- [Task objective]:
Update the MD5 aggregate thread between "that returns the" and "eyeball for differences.", inclusive, and write it out with "hexadecimal" changed to "decimal".

- [Document text]:
Review [was Re: [HACKERS] MD5 aggregate]

2013-06-21 Thread David Fetter
On Mon, Jun 17, 2013 at 11:34:52AM +0100, Dean Rasheed wrote:
 On 15 June 2013 10:22, Dean Rasheed dean.a.rash...@gmail.com wrote:
  There seem to be 2 separate directions that this could go, which
  really meet different requirements:
 
  1). Produce an unordered sum for SQL to compare 2 tables regardless of
  the order in which they are scanned. A possible approach to this might
  be something like an aggregate
 
  md5_total(text/bytea) returns text
 
  that returns the sum of the md5 values of each input value, treating
  each md5 value as an unsigned 128-bit integer, and then producing the
  hexadecimal representation of the final sum. This should out-perform a
  solution based on numeric addition, and in typical cases, the result
  wouldn't be much longer than a regular md5 sum, and so would be easy
  to eyeball for differences.
 
 
 I've been playing around with the idea of an aggregate that computes
 the sum of the md5 hashes of each of its inputs, which I've called
 md5_total() for now, although I'm not particularly wedded to that
 name. Comparing it with md5_agg() on a 100M row table (see attached
 test script) produces interesting results:
 
 SELECT md5_agg(foo.*::text)
   FROM (SELECT * FROM foo ORDER BY id) foo;
 
  50bc42127fb9b028c9708248f835ed8f
 
 Time: 92960.021 ms
 
 SELECT md5_total(foo.*::text) FROM foo;
 
  02faea7fafee4d253fc94cfae031afc43c03479c
 
 Time: 96190.343 ms
 
 Unlike md5_agg(), it is no longer a true MD5 sum (for one thing, its
 result is longer) but it seems like it would be very useful for
 quickly comparing data in SQL, since its value is not dependent on the
 row-order making it easier to use and better performing if there is no
 usable index for ordering.
 
 Note, however, that if there is an index that can be used for
 ordering, the performance is not necessarily better than md5_agg(), as
 this example shows. There is a small additional overhead per row for
 initialising the MD5 sums, and adding the results to the total, but I
 think the biggest factor is that md5_total() is processing more data.
 The reason is that MD5 works on 64-byte blocks, so the total amount of
 data going through the core MD5 algorithm is each row's size is
 rounded up to a multiple of 64. In this simple case it ends up
 processing around 1.5 times as much data:
 
 SELECT sum(length(foo.*::text)) AS md5_agg,
sum(((length(foo.*::text)+63)/64)*64) AS md5_total FROM foo;
 
   md5_agg   |  md5_total
 +-
  8103815438 | 12799909248
 
 although of course that overhead won't be as large on wider tables,
 and even in this case the overall performance is still on a par with
 md5_agg().

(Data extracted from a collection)
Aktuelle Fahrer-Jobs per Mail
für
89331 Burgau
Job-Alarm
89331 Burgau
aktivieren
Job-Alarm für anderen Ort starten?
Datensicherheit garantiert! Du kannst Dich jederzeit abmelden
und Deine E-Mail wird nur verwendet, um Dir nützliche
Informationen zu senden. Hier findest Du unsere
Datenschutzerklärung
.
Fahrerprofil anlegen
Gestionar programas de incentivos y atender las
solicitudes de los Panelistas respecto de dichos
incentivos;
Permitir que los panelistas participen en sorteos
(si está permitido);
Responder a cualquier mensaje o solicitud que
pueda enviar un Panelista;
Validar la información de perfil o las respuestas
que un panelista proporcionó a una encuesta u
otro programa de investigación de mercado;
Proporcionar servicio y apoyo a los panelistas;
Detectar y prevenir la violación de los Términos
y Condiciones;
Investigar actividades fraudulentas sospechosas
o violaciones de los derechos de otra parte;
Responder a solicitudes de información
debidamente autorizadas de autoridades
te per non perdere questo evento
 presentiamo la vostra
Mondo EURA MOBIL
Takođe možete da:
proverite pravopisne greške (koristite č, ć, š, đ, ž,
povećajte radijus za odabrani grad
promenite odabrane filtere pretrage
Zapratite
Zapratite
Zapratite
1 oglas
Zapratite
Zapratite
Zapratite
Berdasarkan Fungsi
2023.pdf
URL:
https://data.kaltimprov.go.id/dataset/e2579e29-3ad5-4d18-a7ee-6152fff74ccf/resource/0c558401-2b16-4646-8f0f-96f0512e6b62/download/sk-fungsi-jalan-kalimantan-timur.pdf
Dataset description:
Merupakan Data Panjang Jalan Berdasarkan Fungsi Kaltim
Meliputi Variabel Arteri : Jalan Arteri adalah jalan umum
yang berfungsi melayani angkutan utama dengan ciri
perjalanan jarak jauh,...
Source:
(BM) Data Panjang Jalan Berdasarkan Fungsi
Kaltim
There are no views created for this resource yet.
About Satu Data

- [Solution below]:
that returns the sum of the md5 values of each input value, treating
  each md5 value as an unsigned 128-bit integer, and then producing the
  decimal representation of the final sum. This should out-perform a
  solution based on numeric addition, and in typical cases, the result
  wouldn't be much longer than a regular md5 sum, and so would be easy
  to eyeball for differences.